[TASKS TO COMPLETE]
1) In the forum thread on JTAG memory access, which debugger is the default supported one from Xavier onwards?
2) Pick up the forum thread on JTAG memory access from where it stops.

[EXCERPT]
▶

So my question is, how do I enable visibility through JTAG for the 0x86000000 memory region?

Hi

Can you share what change you have made.
And are you able to access the memory you want to using devmem2 ?

Also please note that, Xavier onwards, default support for debugger is Dstream.

thanks
Bibek

Using 4.5.1 SDK

Because devmem2 is trying to use /dev/mem it requires ‘sudo devmem2 0x86000000 w 0xabba’ and it works as expected.

I tried with and without a modified Device Tree to set aside a memory region to use an external device over JTAG to access this memory area. Both failed.

The modified device tree has 3 new entries
my_memreserve: /memreserve/ 0x0000000086000000 0x0000000000200000;
.
.
.

◀

[STUDY MATERIAL]

▶

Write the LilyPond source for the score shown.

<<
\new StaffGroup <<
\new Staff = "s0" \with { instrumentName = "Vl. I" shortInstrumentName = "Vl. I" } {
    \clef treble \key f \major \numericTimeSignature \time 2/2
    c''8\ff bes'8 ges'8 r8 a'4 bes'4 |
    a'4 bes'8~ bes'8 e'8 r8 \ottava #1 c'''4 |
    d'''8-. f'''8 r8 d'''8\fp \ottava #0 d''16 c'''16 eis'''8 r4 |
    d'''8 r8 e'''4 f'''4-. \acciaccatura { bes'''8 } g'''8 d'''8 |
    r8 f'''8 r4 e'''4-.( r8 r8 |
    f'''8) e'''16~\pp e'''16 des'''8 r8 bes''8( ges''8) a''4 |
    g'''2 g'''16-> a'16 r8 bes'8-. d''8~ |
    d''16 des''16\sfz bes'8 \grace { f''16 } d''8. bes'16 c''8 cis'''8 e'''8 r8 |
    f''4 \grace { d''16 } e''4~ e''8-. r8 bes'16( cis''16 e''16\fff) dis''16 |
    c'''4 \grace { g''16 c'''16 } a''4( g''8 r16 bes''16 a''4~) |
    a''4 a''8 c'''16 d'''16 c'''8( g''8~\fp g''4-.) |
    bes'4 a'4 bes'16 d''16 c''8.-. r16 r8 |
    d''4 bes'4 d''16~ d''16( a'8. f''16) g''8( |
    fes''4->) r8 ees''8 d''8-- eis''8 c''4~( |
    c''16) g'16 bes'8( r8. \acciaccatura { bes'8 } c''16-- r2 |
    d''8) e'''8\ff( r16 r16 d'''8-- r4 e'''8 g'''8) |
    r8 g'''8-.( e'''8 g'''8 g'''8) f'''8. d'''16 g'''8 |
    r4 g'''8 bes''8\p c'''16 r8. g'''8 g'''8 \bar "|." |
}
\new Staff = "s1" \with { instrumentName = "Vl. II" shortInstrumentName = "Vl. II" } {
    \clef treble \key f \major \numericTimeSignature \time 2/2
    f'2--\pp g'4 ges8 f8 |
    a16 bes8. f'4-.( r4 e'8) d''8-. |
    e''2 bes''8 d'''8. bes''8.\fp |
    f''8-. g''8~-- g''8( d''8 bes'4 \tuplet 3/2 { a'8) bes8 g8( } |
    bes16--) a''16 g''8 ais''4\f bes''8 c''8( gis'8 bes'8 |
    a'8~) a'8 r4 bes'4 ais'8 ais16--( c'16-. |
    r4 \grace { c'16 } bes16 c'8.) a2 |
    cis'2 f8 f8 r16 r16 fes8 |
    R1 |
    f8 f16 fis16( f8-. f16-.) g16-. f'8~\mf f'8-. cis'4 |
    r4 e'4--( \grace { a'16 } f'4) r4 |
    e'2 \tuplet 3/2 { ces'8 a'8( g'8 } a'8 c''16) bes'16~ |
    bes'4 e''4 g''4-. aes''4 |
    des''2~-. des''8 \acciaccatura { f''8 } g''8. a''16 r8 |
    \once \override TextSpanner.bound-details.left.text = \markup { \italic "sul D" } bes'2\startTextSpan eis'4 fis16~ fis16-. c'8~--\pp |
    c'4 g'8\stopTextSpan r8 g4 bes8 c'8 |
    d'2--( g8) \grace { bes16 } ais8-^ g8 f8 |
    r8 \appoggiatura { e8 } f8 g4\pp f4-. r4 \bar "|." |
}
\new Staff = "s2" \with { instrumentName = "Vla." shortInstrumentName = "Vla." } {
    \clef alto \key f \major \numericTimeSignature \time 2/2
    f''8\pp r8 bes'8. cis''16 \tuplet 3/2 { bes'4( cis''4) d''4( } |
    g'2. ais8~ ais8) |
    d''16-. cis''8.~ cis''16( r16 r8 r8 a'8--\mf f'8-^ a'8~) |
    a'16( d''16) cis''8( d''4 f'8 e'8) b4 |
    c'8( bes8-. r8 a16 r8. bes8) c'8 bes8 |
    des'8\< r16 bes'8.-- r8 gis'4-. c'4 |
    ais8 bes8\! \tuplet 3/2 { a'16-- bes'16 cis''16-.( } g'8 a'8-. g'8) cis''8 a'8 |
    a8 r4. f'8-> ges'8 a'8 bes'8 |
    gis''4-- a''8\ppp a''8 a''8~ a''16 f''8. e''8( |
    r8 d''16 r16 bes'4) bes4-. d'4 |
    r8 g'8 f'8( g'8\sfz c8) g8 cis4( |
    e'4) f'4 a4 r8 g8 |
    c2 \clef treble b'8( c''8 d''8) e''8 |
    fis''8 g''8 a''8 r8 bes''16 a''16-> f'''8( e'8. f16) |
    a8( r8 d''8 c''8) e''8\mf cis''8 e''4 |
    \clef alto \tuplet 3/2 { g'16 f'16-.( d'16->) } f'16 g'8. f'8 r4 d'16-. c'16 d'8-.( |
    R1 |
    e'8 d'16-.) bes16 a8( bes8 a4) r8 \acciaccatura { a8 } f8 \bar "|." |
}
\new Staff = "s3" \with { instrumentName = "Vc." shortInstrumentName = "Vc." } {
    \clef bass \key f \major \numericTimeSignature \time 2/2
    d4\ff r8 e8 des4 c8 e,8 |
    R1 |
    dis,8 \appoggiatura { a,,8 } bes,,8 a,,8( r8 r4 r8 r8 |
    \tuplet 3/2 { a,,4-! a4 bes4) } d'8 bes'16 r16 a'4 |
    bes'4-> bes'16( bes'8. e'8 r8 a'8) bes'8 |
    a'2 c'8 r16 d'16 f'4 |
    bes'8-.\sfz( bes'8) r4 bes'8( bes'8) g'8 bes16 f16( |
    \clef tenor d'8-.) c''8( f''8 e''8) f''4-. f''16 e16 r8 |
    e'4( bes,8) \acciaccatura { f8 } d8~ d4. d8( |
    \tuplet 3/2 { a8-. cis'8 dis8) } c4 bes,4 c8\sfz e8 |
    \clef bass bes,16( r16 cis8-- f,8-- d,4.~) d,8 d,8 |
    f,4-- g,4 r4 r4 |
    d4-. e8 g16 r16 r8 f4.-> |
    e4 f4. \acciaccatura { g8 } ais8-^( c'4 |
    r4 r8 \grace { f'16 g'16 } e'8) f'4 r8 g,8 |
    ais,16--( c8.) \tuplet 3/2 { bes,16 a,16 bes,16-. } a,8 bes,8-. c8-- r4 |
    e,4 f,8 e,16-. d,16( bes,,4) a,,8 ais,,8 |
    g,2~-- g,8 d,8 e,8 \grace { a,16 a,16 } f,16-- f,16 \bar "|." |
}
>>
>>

◀

[ANSWERS TO EACH TASK]
1) Dstream.

2)
my_device {
compatible = “test,my_device”;
memory-region = <&my_reserve>;
};
.
.
.
my_reserve: my_reserve@86000000 {
//compatible = “shared-dma-pool”;
compatible = “test,my_device”;
reg = <0 0x86000000 0 0x200000>;
no-map; // if set, /dev/mem cannot write it
linux,phandle = <0x1e2>; //Use next available ID
phandle = <0x1e2>;
};

From a running program the device tree works as expected.

The errors that appear in the serial terminal during a debugger read while system is running are:
[ 1038.576720] t19x-arm-smmu 12000000.iommu: SMMU0: Unexpected {global,context} fault, this could be serious
[ 1038.576965] t19x-arm-smmu 12000000.iommu: GFSR 0x00000002, GFSYNR0 0x00000000, GFSYNR1 0x00000000, GFSYNR2 0x00000000, fault_addr=0x86000000, sid=0(0x0 - Unassigned SID)
[ 1038.577486] t19x-arm-smmu 12000000.iommu: SMMU0: Unexpected {global,context} fault, this could be serious
[ 1038.577670] t19x-arm-smmu 12000000.iommu: GFSR 0x80000000, GFSYNR0 0x00000000, GFSYNR1 0x00000000, GFSYNR2 0x00000000, fault_addr=0x86000000, sid=0(0x0 - Unassigned SID)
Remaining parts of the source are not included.